Exercise inputs Block Start

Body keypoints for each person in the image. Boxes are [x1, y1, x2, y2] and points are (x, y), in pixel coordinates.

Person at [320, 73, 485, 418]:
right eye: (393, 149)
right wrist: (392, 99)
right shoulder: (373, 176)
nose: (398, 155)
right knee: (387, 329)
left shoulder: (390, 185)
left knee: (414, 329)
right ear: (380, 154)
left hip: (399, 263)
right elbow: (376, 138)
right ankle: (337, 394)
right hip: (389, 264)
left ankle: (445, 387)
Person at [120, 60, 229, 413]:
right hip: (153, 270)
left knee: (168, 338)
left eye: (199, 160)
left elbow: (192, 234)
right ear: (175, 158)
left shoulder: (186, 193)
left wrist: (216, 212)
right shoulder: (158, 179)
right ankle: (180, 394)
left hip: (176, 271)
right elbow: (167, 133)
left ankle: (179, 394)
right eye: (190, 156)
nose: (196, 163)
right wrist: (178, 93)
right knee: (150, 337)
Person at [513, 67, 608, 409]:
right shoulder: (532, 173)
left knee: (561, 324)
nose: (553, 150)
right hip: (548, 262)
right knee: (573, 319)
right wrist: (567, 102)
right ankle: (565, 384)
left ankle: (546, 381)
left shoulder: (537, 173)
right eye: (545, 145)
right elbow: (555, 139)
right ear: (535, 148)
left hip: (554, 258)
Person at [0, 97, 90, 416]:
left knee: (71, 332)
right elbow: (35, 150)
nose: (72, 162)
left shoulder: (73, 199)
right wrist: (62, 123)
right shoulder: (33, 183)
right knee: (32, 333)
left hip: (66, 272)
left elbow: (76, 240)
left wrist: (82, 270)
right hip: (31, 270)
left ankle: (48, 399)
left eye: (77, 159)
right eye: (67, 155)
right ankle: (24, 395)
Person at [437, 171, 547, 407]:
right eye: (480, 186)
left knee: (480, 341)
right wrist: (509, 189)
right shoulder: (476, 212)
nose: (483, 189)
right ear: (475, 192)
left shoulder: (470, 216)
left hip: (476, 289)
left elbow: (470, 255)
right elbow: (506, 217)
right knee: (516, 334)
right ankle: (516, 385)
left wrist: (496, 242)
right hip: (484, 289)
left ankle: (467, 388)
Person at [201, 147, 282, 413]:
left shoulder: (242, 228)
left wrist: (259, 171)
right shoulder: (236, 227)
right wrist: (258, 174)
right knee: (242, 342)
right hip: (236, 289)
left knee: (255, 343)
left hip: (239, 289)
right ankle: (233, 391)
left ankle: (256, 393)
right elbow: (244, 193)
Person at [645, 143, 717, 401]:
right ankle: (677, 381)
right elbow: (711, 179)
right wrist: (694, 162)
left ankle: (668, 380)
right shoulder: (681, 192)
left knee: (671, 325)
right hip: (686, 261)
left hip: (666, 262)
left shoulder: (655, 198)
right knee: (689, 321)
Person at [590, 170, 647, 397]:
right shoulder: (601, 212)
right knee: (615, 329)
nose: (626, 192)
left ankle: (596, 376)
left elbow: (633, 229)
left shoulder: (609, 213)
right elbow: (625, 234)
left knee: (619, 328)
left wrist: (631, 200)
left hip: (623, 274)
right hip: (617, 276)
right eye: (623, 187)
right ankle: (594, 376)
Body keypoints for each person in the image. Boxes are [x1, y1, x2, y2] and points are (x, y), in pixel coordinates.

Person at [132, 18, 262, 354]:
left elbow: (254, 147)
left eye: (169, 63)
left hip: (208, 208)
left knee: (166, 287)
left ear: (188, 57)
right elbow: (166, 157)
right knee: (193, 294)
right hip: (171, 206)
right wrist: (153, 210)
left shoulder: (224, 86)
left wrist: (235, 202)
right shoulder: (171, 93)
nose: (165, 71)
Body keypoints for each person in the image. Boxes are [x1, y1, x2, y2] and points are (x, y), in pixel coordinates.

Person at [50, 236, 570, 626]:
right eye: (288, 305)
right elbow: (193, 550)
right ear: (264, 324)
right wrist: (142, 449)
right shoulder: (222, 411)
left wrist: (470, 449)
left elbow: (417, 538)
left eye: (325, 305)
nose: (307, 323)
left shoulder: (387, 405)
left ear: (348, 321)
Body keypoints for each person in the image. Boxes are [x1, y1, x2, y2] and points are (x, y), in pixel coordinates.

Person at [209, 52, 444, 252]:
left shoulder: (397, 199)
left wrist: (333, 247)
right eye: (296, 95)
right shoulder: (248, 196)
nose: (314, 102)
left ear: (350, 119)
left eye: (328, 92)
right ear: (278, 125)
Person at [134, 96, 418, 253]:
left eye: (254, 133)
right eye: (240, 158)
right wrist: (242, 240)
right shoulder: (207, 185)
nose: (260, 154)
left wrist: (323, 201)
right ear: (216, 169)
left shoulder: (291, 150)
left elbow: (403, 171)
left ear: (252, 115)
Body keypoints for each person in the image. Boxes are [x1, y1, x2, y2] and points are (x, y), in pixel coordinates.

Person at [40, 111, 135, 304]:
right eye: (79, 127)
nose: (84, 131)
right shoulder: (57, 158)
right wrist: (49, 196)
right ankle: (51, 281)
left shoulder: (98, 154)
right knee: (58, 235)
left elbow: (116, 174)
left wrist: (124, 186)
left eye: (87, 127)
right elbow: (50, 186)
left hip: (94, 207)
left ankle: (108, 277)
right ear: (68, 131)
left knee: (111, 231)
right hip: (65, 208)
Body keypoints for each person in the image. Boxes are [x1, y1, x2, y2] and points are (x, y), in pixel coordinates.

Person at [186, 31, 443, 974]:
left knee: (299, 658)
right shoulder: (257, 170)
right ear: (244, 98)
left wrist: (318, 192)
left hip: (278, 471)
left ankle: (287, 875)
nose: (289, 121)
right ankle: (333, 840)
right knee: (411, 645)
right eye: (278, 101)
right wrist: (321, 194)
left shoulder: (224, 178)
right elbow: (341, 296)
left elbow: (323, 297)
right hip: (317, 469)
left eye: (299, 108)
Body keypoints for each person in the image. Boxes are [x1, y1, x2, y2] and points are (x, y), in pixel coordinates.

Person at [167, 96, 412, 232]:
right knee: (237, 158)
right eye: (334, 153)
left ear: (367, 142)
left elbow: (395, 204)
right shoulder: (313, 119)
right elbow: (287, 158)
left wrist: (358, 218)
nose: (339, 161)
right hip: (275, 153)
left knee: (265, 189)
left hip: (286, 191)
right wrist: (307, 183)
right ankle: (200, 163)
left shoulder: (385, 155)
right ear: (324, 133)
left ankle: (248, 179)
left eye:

Exercise inputs Block End
Exercise inputs Block Start

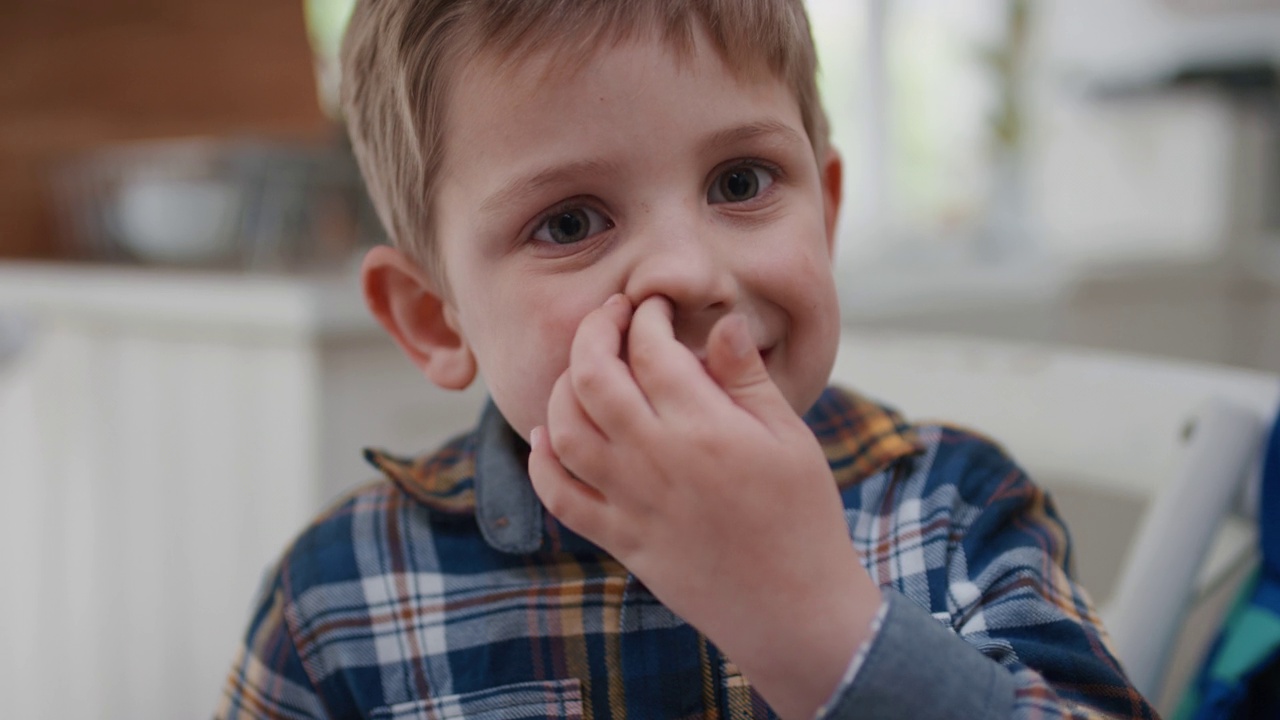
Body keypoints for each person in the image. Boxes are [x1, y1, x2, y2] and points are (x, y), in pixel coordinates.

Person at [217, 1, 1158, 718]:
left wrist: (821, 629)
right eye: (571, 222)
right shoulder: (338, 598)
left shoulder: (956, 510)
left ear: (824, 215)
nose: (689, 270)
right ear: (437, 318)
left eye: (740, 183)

Exercise inputs Block End

_What you have to do_
In the entries above, one line contains "right shoulder: (171, 93)" and another contains "right wrist: (142, 449)". Reproduce exactly those two lines and the lines between them, nothing else.

_Answer area_
right shoulder: (171, 93)
nose: (165, 71)
Body keypoints for each person in the image. Boxes are [x1, y1, x2, y2] and points are (x, y), in pixel coordinates.

Person at [50, 236, 570, 626]:
right eye: (288, 305)
right elbow: (193, 550)
right ear: (264, 324)
right wrist: (142, 449)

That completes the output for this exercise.